Surveying The Damage
The unfortunate path we’ve taken is at least, in part, due to the fact that the hacky content and reputation filtering solutions could be adopted piecemeal by individual server admins. This resulted in the multi-decade decline as the proverbial frog was slowly boiled in the pot and individual server admins threw up their hands and gave in to the new email overlord tech giants.
What are we left with?
• You can't successfully use a home email server.
• You can't successfully use an email server on a (cloud) VPS.

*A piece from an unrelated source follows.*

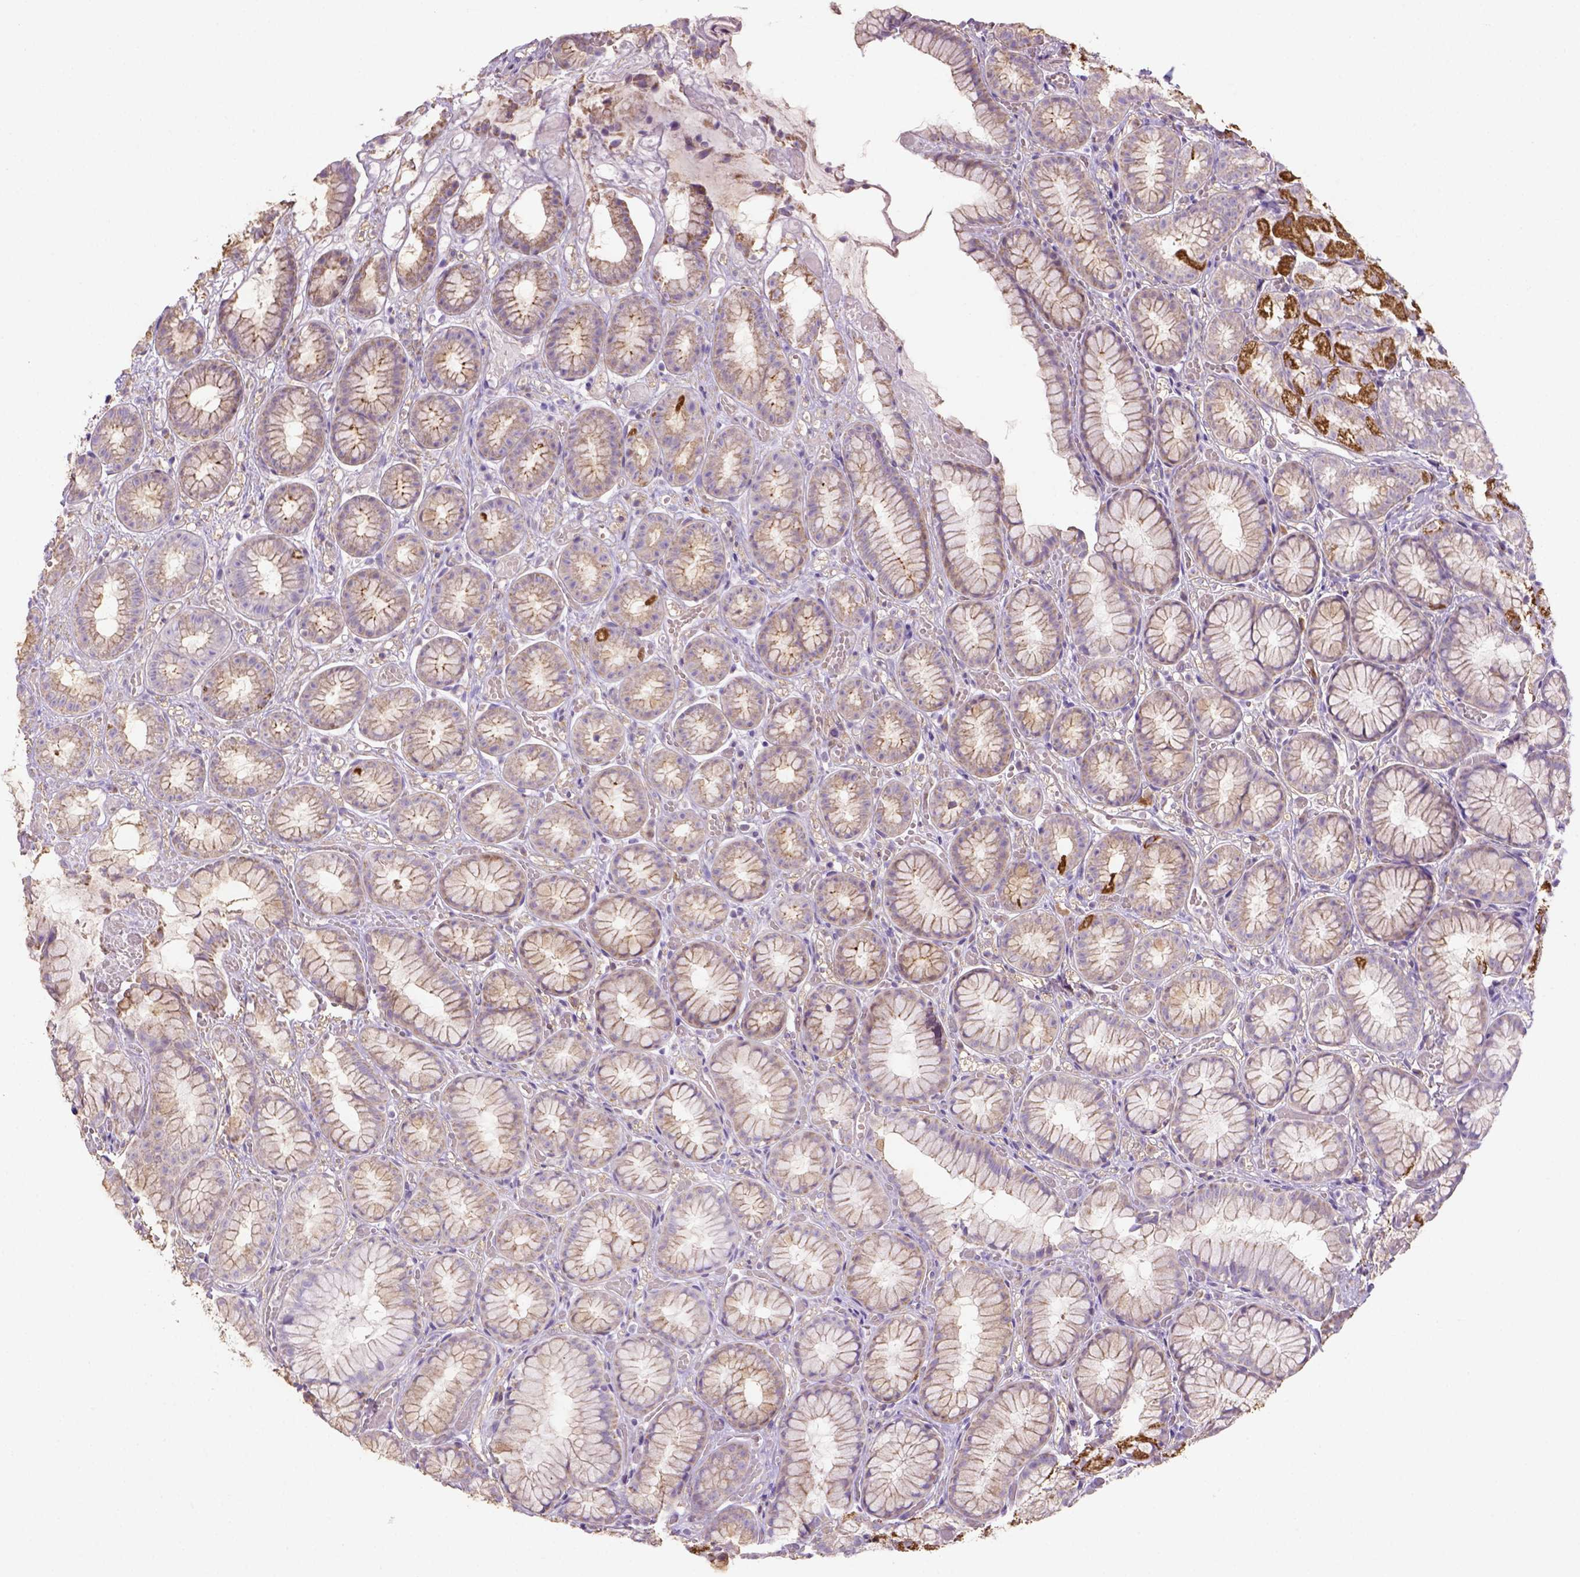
{"staining": {"intensity": "moderate", "quantity": "<25%", "location": "cytoplasmic/membranous"}, "tissue": "stomach", "cell_type": "Glandular cells", "image_type": "normal", "snomed": [{"axis": "morphology", "description": "Normal tissue, NOS"}, {"axis": "topography", "description": "Stomach"}], "caption": "A histopathology image of stomach stained for a protein demonstrates moderate cytoplasmic/membranous brown staining in glandular cells. The staining is performed using DAB (3,3'-diaminobenzidine) brown chromogen to label protein expression. The nuclei are counter-stained blue using hematoxylin.", "gene": "HTRA1", "patient": {"sex": "male", "age": 70}}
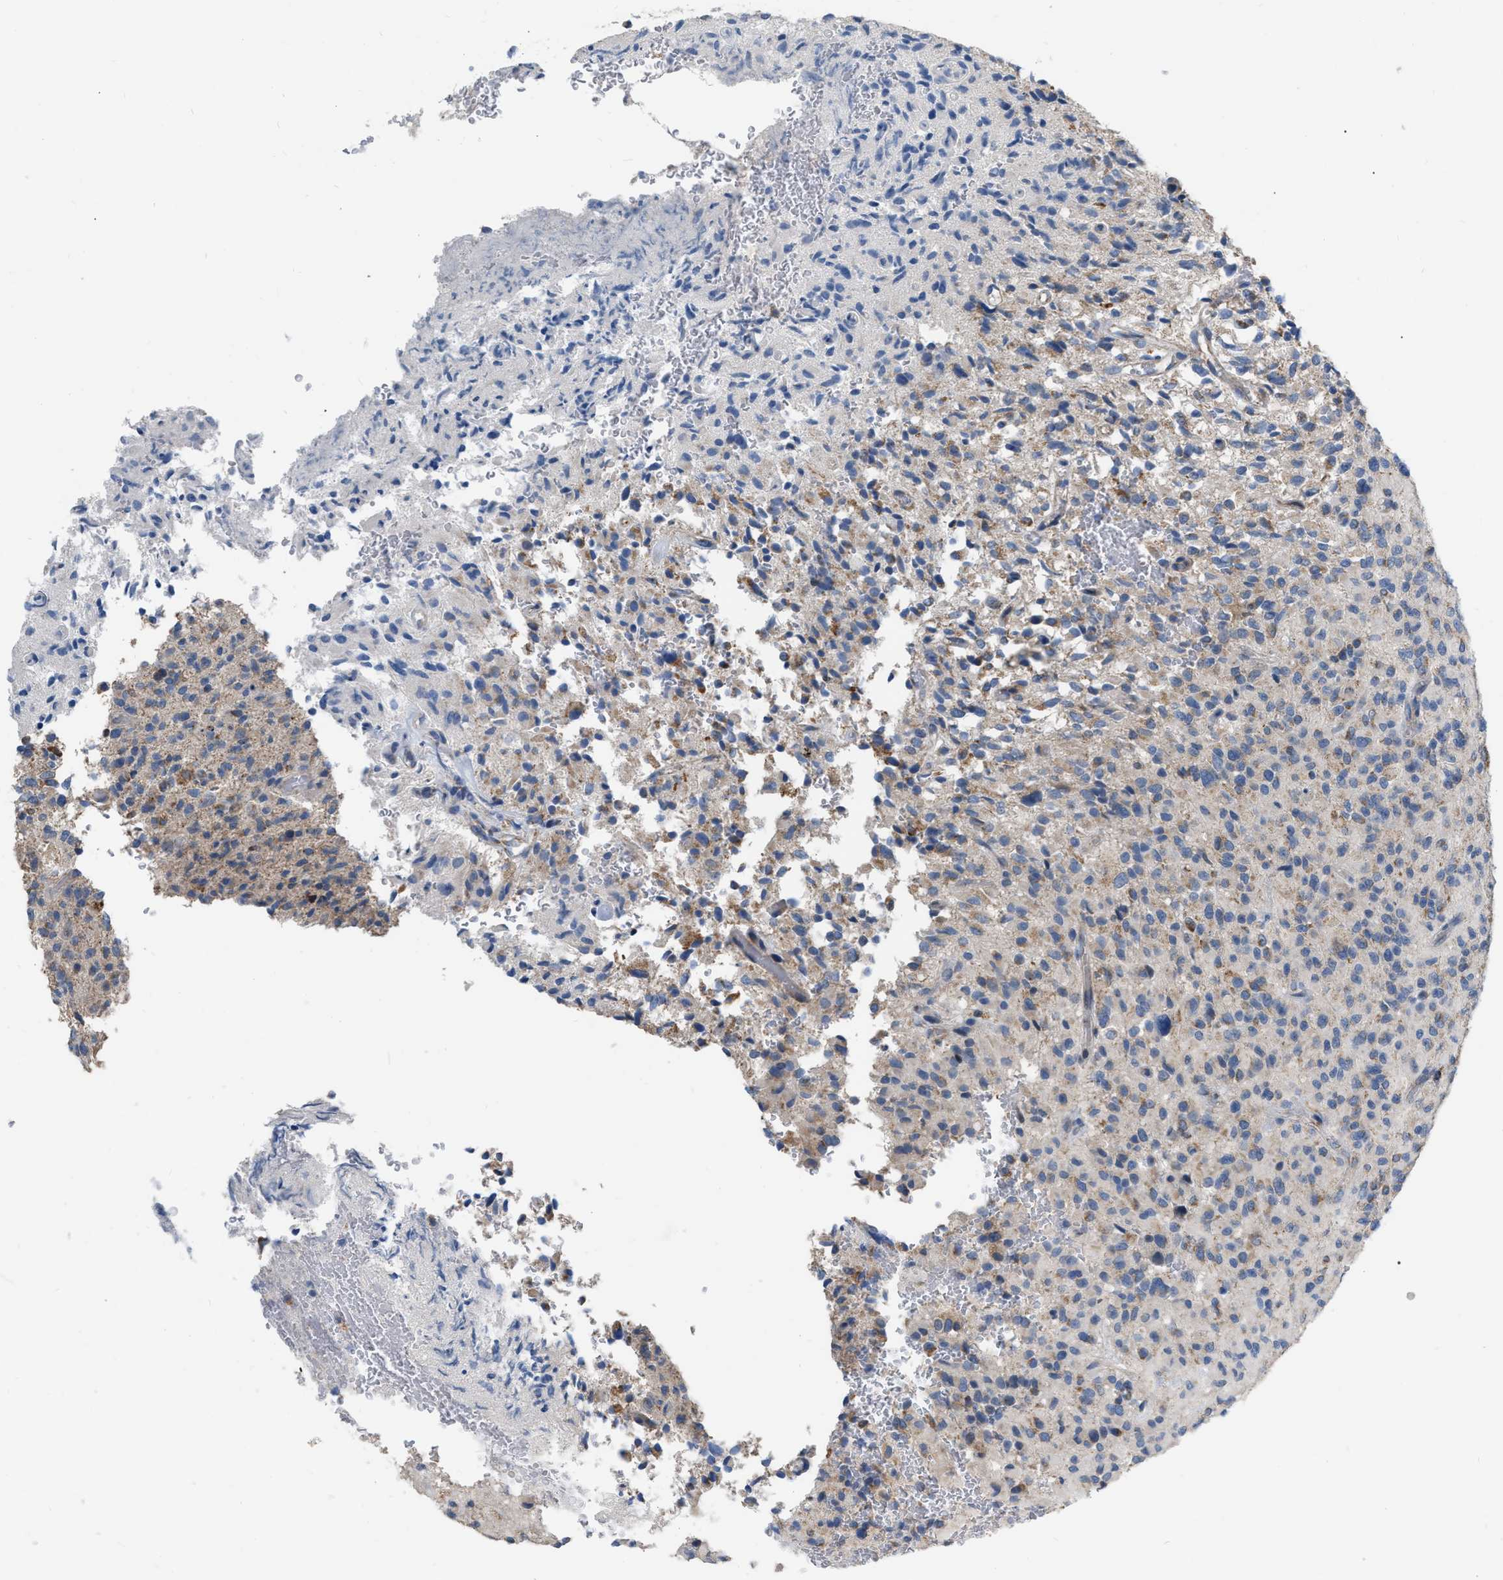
{"staining": {"intensity": "negative", "quantity": "none", "location": "none"}, "tissue": "glioma", "cell_type": "Tumor cells", "image_type": "cancer", "snomed": [{"axis": "morphology", "description": "Glioma, malignant, High grade"}, {"axis": "topography", "description": "Brain"}], "caption": "Tumor cells show no significant protein staining in malignant glioma (high-grade).", "gene": "DDX56", "patient": {"sex": "male", "age": 71}}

• You can't successfully use an email server on a bare metal machine in your own datacenter.
At some point your IP address is bound to be banned, either by an IP neighbor sending spam, one of your own users being compromised, or from any number of arbitrary reasons. It's not a matter of "if", but a matter of "when." One wrong move or unfortunate event and you can say goodbye to your deliverability.
These days, if you want to build services that send email, you have to pay an email service provider that has been blessed by others in the industry. We have created an industry of middlemen grifters who are incentivized to continue gatekeeping because it sustains their anti-competitive moat.

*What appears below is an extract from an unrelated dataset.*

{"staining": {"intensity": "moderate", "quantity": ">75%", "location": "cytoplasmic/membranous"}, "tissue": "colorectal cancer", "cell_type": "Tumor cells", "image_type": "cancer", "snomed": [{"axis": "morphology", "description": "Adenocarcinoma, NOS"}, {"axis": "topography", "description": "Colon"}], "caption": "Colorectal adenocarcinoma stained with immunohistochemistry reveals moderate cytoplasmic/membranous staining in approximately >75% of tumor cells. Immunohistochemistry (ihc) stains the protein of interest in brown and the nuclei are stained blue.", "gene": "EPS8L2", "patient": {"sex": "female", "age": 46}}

As such, it is my distinct displeasure to declare the death of SMTP. The protocol is no longer usable. And as we can see, this devolution occurred organically.
There was no grand conspiracy to capture the network by a malevolent authority.
There was no single inflection point at which everything fell apart.
Rather, we arrived at this point via compounding effects of many minor engineering decisions were made over many years by many different people. Decisions that did not prioritize preserving the low cost of operating your own email service. You could perhaps call it "commercial capture."
I’m ashamed to admit that I was a part of the problem. I didn't give it too much thought at the time, because I wasn’t looking at the big picture… I was merely focused on my job of making our email infrastructure work by any means necessary.
What's This Got to do with Bitcoin?
The following visualization is a thing of beauty. It’s a (slowed down) animation of a bitcoin block being gossiped across the peer to peer network of nodes. This is a bird’s eye view of self governance in a voluntary system.
The key, as we can see, comes down to the cost of the individual user being able to operate as a sovereign entity on a peer to peer network. If the cost of doing so becomes too high then users will outsource operations to third parties and the number of peers will shrink to the point that a handful of entities become gatekeepers and can dictate the governance and rules of the network, even without formally changing the underlying protocol.
This is why, if we are to preserve Bitcoin's valuable properties then we must reject any changes to the ecosystem that substantially raise the cost of using the protocol directly. This includes things like running a fully validating node, securing your wealth, and being able to transact freely. It is not a stretch to imagine similar draconian mechanisms to ring-fence the Bitcoin protocol. We already see it being done under the names anti money laundering and know your customer policies. And you can be sure that any such measures will be marketed to the world as being for our own good.
If you think about it, much of Bitcoin’s scaling debate was a fight against an attempt by large companies that were trying to capture the network and improve the user experience "for our own good." Thus I am optimistic that we can win these battles.
My fellow Bitcoiners: we must remain vigilant and we must push back against the creeping advance of tyranny. If we become complacent, if we settle for convenience over security, we can expect this elegant protocol to morph into a monster.